WASHINGTON--(BUSINESS WIRE)--To raise awareness of the needs, interests and aspirations of entrepreneurs, business owners and corporate leaders of Asian American, Native Hawaiian and Pacific Islander (AAPI) heritage, more than 50 national and regional business leaders will convene for the first time in Washington, D.C. to meet with representatives of the White House Initiative on Asian Americans and Pacific Islanders (WHIAAPI), U.S. Dept. of Commerce, U.S. Small Business (SBA) Administration and the Minority Business Development Agency (MBDA) on Monday, May 5. The delegation will be part of a national roundtable discussion that will include leaders from all of the major AAPI communities, representing more than a dozen states and the District of Columbia, and is being held during Asian Pacific American Heritage Month.
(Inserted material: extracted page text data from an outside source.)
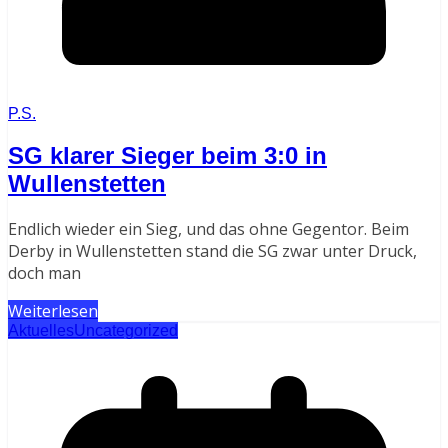
P.S.
SG klarer Sieger beim 3:0 in
Wullenstetten
Endlich wieder ein Sieg, und das ohne Gegentor. Beim
Derby in Wullenstetten stand die SG zwar unter Druck,
doch man
Weiterlesen
Aktuelles
Uncategorized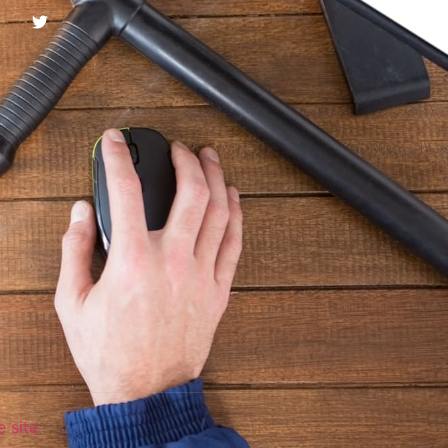
e site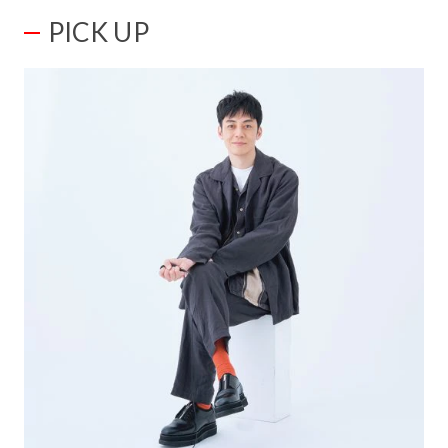
PICK UP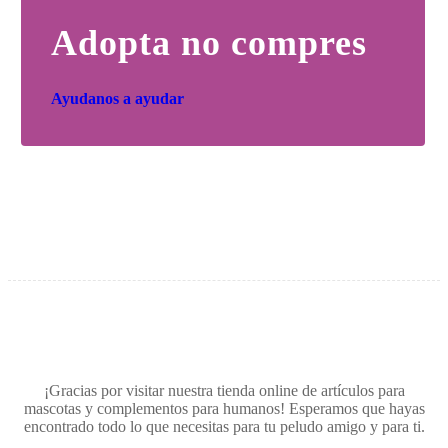
Adopta no compres
Ayudanos a ayudar
¡Gracias por visitar nuestra tienda online de artículos para
mascotas y complementos para humanos! Esperamos que hayas
encontrado todo lo que necesitas para tu peludo amigo y para ti.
The delegation will address three core issues that are important to AAPIs in the U.S., including opportunities for small businesses, international trade and the process for collecting and analyzing statistical data pertaining to AAPIs.
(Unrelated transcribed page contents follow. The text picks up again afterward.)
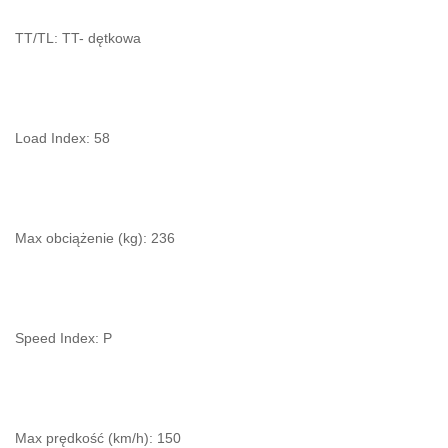
TT/TL: TT- dętkowa
Load Index: 58
Max obciążenie (kg): 236
Speed Index: P
Max prędkość (km/h): 150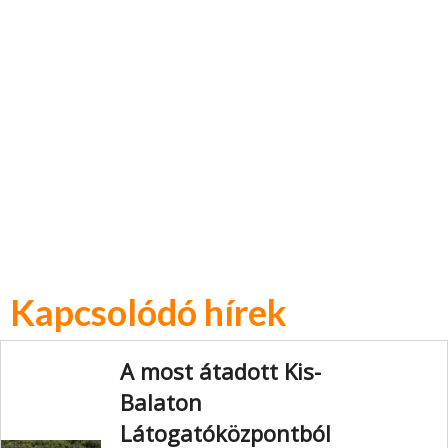
Kapcsolódó hírek
A most átadott Kis-
Balaton
Látogatóközpontból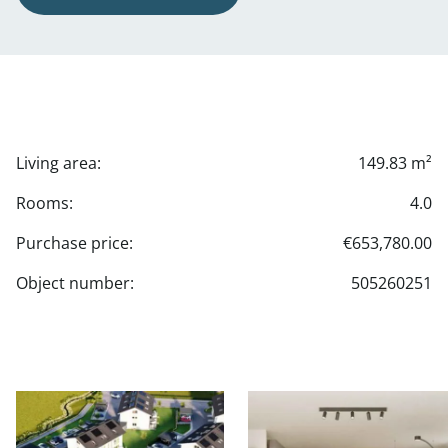
Living area:
149.83 m²
Rooms:
4.0
Purchase price:
€653,780.00
Object number:
505260251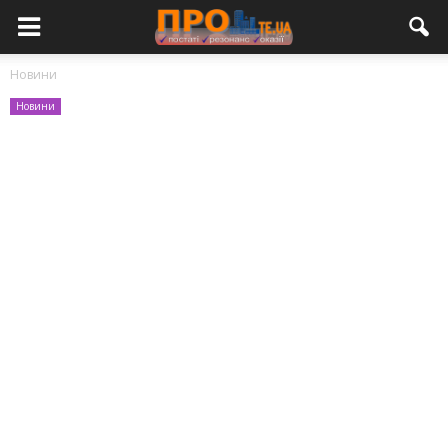
Новини
Новини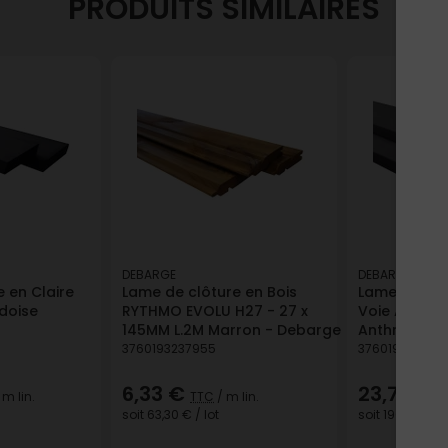
PRODUITS SIMILAIRES
DEBARGE
DEBARGE
 en Claire
Lame de clôture en Bois
Lame de clô
rdoise
RYTHMO EVOLU H27 - 27 x
Voie Alu 2
145MM L.2M Marron - Debarge
Anthracite
3760193237955
376019323855
6,33 €
23,79 €
 m lin.
TTC
/ m lin.
T
soit
63,30 €
/ lot
soit
190,32 €
/ 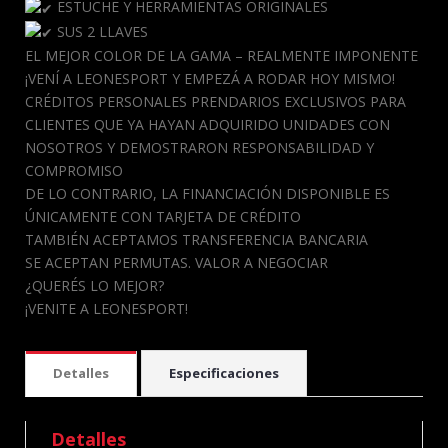
ESTUCHE Y HERRAMIENTAS ORIGINALES
SUS 2 LLAVES
EL MEJOR COLOR DE LA GAMA – REALMENTE IMPONENTE
¡VENÍ A LEONESPORT Y EMPEZÁ A RODAR HOY MISMO!
CRÉDITOS PERSONALES PRENDARIOS EXCLUSIVOS PARA
CLIENTES QUE YA HAYAN ADQUIRIDO UNIDADES CON
NOSOTROS Y DEMOSTRARON RESPONSABILIDAD Y
COMPROMISO
DE LO CONTRARIO, LA FINANCIACIÓN DISPONIBLE ES
ÚNICAMENTE CON TARJETA DE CRÉDITO
TAMBIÉN ACEPTAMOS TRANSFERENCIA BANCARIA
SE ACEPTAN PERMUTAS. VALOR A NEGOCIAR
¿QUERÉS LO MEJOR?
¡VENITE A LEONESPORT!
Detalles
Especificaciones
Detalles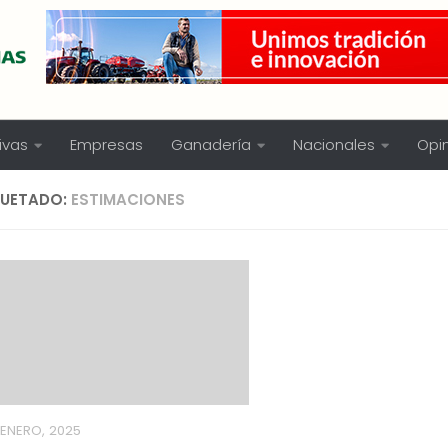
ivas
Empresas
Ganadería
Nacionales
Opi
QUETADO:
ESTIMACIONES
 ENERO, 2025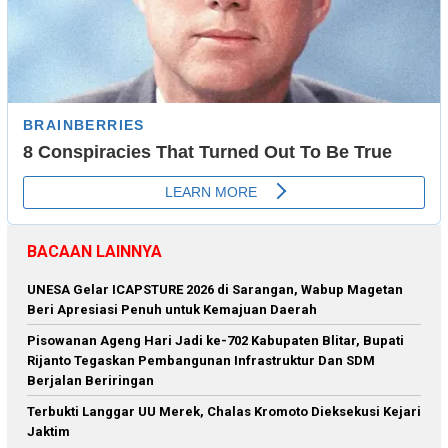
BACAAN LAINNYA
‎UNESA Gelar ICAPSTURE 2026 di Sarangan, Wabup Magetan
Beri Apresiasi Penuh untuk Kemajuan Daerah
Pisowanan Ageng Hari Jadi ke-702 Kabupaten Blitar, Bupati
Rijanto Tegaskan Pembangunan Infrastruktur Dan SDM
Berjalan Beriringan
Terbukti Langgar UU Merek, Chalas Kromoto Dieksekusi Kejari
Jaktim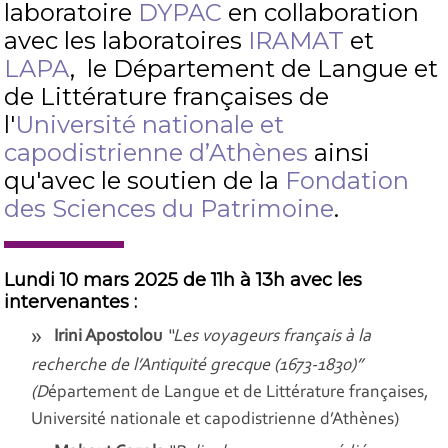
laboratoire
DYPAC
en collaboration
avec les laboratoires
IRAMAT
et
LAPA
, le Département de Langue et
de Littérature françaises de
l'
Université nationale et
capodistrienne d’Athènes
ainsi
qu'avec le soutien de la
Fondation
des Sciences du Patrimoine
.
Lundi 10 mars 2025 de 11h à 13h avec les
intervenantes :
Irini Apostolou
“Les voyageurs français à la
recherche de l’Antiquité grecque (1673-1830)”
(D
épartement de Langue et de Littérature françaises,
Université nationale et capodistrienne d’Athènes)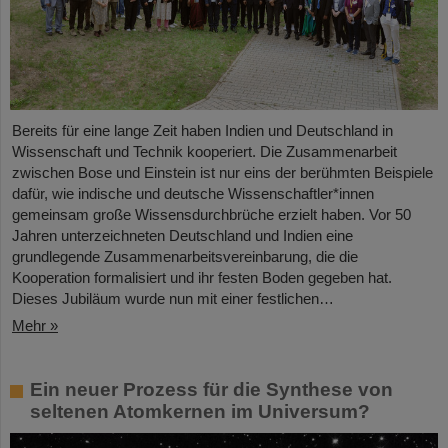
Bereits für eine lange Zeit haben Indien und Deutschland in
Wissenschaft und Technik kooperiert. Die Zusammenarbeit
zwischen Bose und Einstein ist nur eins der berühmten Beispiele
dafür, wie indische und deutsche Wissenschaftler*innen
gemeinsam große Wissensdurchbrüche erzielt haben. Vor 50
Jahren unterzeichneten Deutschland und Indien eine
grundlegende Zusammenarbeitsvereinbarung, die die
Kooperation formalisiert und ihr festen Boden gegeben hat.
Dieses Jubiläum wurde nun mit einer festlichen…
Mehr »
Ein neuer Prozess für die Synthese von
seltenen Atomkernen im Universum?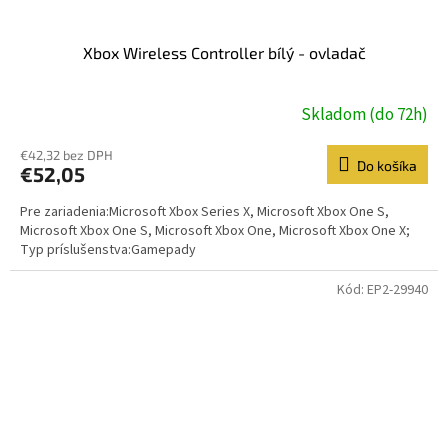
Xbox Wireless Controller bílý - ovladač
Skladom (do 72h)
€42,32 bez DPH
Do košíka
€52,05
Pre zariadenia:Microsoft Xbox Series X, Microsoft Xbox One S,
Microsoft Xbox One S, Microsoft Xbox One, Microsoft Xbox One X;
Typ príslušenstva:Gamepady
Kód:
EP2-29940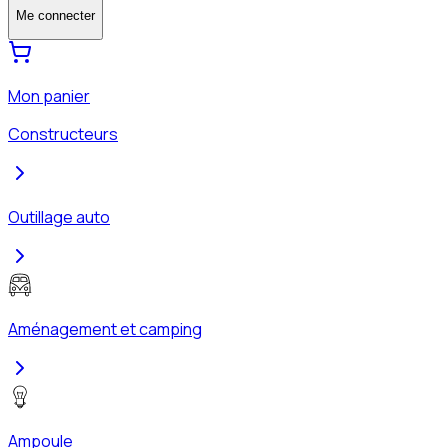
Me connecter
Mon panier
Constructeurs
Outillage auto
Aménagement et camping
Ampoule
“AAPIs are the fastest growing consumer segment in the U.S. and represent just over six percent of the total population,” said Sach Takayasu, president and chief executive officer of the Asian/Pacific Islander American Chamber of Commerce and Entrepreneurship (ACE), a national Washington-based organization focusing on advancing the business interests of AAPIs throughout the country. “For many years, AAPIs have not had a strong and credible business voice in the halls of government, and we are here to fill that void.”
WHIAAPI, U.S. Department of Commerce, SBA and MBDA officials have welcomed greater dialogue with AAPI business leaders, holding several meetings with entrepreneurs, business owners and corporate leaders throughout the country. These meetings have included mutually beneficial conversations pertaining to the Affordable Care Act, immigration reform, regulatory issues, access to capital, federal contracting, international trade and economic development programs.
“For years, AAPIs have missed opportunities to share their voice with leaders of the federal government,” stated Claudia Kaercher, founder of Island Liaison, a Phoenix-based organization serving the Pacific Islander communities. “Holding meetings with federal officials provides us with a critical opportunity to address the business needs of those who rarely receive any government assistance, particularly Native Hawaiians, Pacific Islanders and many smaller Asian-American communities.”
The delegation is being co-convened by leaders of the National Coalition for Asian Pacific American Community Development (National CAPACD) and the Coalition of Asian American Business Organizations (CAABO); both organizations are responsible for addressing the economic development needs of the growing AAPI communities around the country. Other important delegates include leaders from several regional chambers of commerce, business associations and business advocacy organizations, including ACE/New York, Ascend, Asian American Business Association, Asian American Chamber of Commerce/Greater Washington, Asian American Chamber of Commerce of Greater Philadelphia, Asian American Chamber of Commerce of Pittsburgh, Asian American Commerce Group of Ohio, Asian Business Association of the Inland Empire, Asian Business Association of Los Angeles, Asian Chamber of Commerce of Colorado, Asian Chamber of Commerce of Houston, Asian Economic Development Association, Asian Pacific American Chamber of Commerce of Michigan, Coalition of Asian Pacifics in Entertainment (CAPE), Association of Asian Pacific Community Health Organizations (AAPCHO), China Millennium Council, Council for Native Hawaiian Advancement, Coalition of Asian American Business Organizations, Filipino American Chambers of Commerce, Hmong National Development (HMD), International Leadership Foundation, Island Liaison, National U.S. India Chamber of Commerce, Office of Hawaiian Affairs, South Asian Business Alliance Network (SABAN), Virginia Asian Chamber of Commerce.
“This gathering of diverse business organizations is unprecedented in many ways,” said Linda Toyota, president of the Asian Chamber of Commerce of Houston. “It is essential that we work closely together to ensure we have a positive and lasting impact in Washington and in each of our regions. We must take responsibility for our communities by expressing our points of view clearly and decisively with government leaders, elected officials and with corporate executives.”
ACE - Asian/Pacific Islander American Chamber of Commerce & Entrepreneurship
ACE was established in 2012 to address the needs, interests, and aspirations of business owners, entrepreneurs and corporate leaders of Asian American, Native Hawaiian and Pacific Islander American heritage (henceforth “AAPI”). ACE was established to serve as a visible and credible voice on a national level on behalf of our country’s AAPI business sector. www.nationalace.org.